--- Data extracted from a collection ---
%%

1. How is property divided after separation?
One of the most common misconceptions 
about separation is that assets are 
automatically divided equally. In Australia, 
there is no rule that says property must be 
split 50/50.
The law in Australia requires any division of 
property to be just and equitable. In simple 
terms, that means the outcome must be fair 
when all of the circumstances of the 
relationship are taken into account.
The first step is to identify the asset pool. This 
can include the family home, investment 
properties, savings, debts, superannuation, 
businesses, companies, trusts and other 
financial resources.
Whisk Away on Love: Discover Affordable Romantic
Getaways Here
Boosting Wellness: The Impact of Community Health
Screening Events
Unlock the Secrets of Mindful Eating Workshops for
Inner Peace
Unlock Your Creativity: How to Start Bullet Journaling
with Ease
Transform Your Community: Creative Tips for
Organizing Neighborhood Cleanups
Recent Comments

%%

--- Exercise ---
Format every line of text in the entries above as a JSON list of strings, with one string per line and blank lines omitted.

--- Exercise solution ---
[
  "1. How is property divided after separation?",
  "One of the most common misconceptions ",
  "about separation is that assets are ",
  "automatically divided equally. In Australia, ",
  "there is no rule that says property must be ",
  "split 50/50.",
  "The law in Australia requires any division of ",
  "property to be just and equitable. In simple ",
  "terms, that means the outcome must be fair ",
  "when all of the circumstances of the ",
  "relationship are taken into account.",
  "The first step is to identify the asset pool. This ",
  "can include the family home, investment ",
  "properties, savings, debts, superannuation, ",
  "businesses, companies, trusts and other ",
  "financial resources.",
  "Whisk Away on Love: Discover Affordable Romantic",
  "Getaways Here",
  "Boosting Wellness: The Impact of Community Health",
  "Screening Events",
  "Unlock the Secrets of Mindful Eating Workshops for",
  "Inner Peace",
  "Unlock Your Creativity: How to Start Bullet Journaling",
  "with Ease",
  "Transform Your Community: Creative Tips for",
  "Organizing Neighborhood Cleanups",
  "Recent Comments"
]